Things to do>
1 – List every year that the passage on building societies gives as a number.
2 – For each statement below, say whether it agrees with the passage on building societies, and quote the words of the passage that decide it.
(a) In 1900 the UK had more than two thousand building societies.
(b) By the end of 1995, building societies with strong local or regional roots provided most house loans.
(c) Building society chief executives answered the 1994 survey.
3 – Summarize the passage on building societies in two sentences.

Back to main text of Chapter 4


One method of recycling an area's savings which has almost disappeared in the past hundred years is the local building society. In 1900, there were 2,286 building societies in the UK, almost all collecting savings and lending them out again within a limited area and thus reducing the amount of interest payments and capital which leaked out of the districts in which they operated. By the end of 1995, however, there were only 79 building societies left and the biggest seven of these had not only become so national (and in some cases international) in their operations but also, with the major banks, so dominant in the mortgage market, that only 14% of all house loans were still being provided by the 69 remaining building societies with strong local or regional roots. Many of these are expected to disappear too. Replying to a 1994 survey by a Union Bank of Switzerland analyst, John Wrigglesworth, 70% of building society chief executives said they thought most of the smaller local societies would have been absorbed by national ones by the end of the century.

Dataset entries
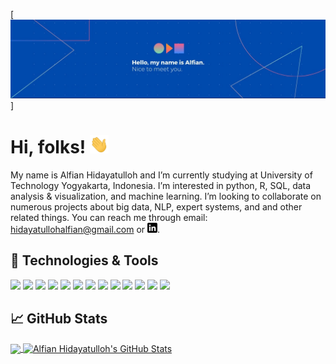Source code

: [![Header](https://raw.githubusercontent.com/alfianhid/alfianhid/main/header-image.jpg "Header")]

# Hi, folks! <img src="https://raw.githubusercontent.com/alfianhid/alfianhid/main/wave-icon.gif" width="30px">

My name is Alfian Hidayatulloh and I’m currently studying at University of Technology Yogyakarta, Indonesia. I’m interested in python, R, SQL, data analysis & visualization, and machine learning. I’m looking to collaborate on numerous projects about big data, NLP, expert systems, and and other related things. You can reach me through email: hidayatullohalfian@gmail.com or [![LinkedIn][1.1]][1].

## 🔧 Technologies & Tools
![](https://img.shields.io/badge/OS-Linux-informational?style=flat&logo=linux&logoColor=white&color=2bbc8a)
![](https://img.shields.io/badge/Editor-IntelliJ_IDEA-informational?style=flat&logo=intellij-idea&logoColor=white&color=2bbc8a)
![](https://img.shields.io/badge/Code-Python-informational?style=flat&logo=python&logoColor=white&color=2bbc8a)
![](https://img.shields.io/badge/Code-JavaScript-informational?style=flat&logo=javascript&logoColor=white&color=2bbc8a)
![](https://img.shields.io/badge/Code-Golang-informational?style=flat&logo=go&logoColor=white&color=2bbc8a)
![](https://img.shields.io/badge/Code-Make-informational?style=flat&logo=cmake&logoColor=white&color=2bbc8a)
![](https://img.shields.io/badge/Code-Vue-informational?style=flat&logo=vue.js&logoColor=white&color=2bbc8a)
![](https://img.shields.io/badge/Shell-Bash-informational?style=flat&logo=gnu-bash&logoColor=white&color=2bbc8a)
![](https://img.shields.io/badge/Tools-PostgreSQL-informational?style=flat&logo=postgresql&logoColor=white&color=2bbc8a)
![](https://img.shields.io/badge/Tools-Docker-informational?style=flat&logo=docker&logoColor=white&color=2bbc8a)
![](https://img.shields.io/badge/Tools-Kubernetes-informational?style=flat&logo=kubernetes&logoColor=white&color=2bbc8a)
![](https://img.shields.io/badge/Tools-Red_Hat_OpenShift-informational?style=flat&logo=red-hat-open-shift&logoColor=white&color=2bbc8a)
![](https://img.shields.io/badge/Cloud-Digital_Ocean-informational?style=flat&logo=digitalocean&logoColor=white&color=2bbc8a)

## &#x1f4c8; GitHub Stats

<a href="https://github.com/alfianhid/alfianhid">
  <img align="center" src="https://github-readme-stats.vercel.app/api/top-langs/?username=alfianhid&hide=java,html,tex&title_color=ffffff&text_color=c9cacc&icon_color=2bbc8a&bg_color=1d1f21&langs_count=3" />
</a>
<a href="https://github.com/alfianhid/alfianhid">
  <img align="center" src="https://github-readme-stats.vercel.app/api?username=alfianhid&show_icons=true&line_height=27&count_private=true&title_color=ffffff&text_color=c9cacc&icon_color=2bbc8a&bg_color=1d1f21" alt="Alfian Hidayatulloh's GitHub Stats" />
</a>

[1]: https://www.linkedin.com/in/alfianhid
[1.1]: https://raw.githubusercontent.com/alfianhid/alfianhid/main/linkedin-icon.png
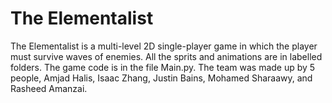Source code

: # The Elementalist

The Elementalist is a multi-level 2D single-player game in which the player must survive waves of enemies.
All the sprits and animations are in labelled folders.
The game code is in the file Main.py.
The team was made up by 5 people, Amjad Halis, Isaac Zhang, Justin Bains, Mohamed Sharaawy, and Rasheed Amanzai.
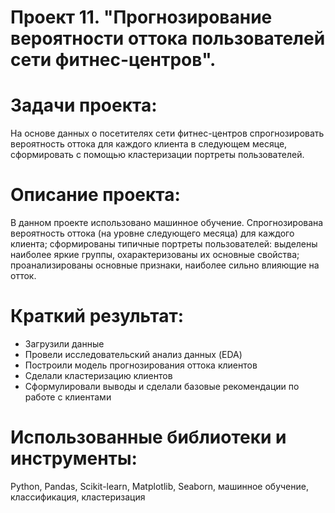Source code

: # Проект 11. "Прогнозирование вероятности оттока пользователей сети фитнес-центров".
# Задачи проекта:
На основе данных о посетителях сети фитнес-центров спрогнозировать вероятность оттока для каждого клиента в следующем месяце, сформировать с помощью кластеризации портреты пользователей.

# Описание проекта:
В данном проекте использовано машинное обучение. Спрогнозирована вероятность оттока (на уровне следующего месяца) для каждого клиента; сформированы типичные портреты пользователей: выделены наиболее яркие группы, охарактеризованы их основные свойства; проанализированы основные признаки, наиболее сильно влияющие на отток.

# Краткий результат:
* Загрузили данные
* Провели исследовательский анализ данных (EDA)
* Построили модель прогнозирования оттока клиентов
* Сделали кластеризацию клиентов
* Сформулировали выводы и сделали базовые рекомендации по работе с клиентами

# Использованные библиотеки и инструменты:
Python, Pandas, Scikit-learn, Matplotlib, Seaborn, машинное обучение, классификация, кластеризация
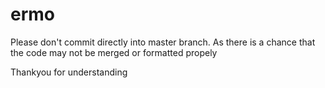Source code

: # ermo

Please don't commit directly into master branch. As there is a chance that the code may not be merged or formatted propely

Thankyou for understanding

Solutions in order>
1 – 1900, 1995, 1994

2 –
(a) Yes: "In 1900, there were 2,286 building societies in the UK"
(b) No: "only 14% of all house loans were still being provided by the 69 remaining building societies with strong local or regional roots"
(c) Yes: "70% of building society chief executives said they thought most of the smaller local societies would have been absorbed by national ones by the end of the century"

3 – Local building societies, which collected savings and lent them out again within a limited area, fell in number in the UK from 2,286 in 1900 to 79 by the end of 1995, and by then only 14% of house loans came from the remaining societies with strong local or regional roots. In a 1994 survey, 70% of building society chief executives expected most of the smaller local societies to be absorbed by national ones by the end of the century.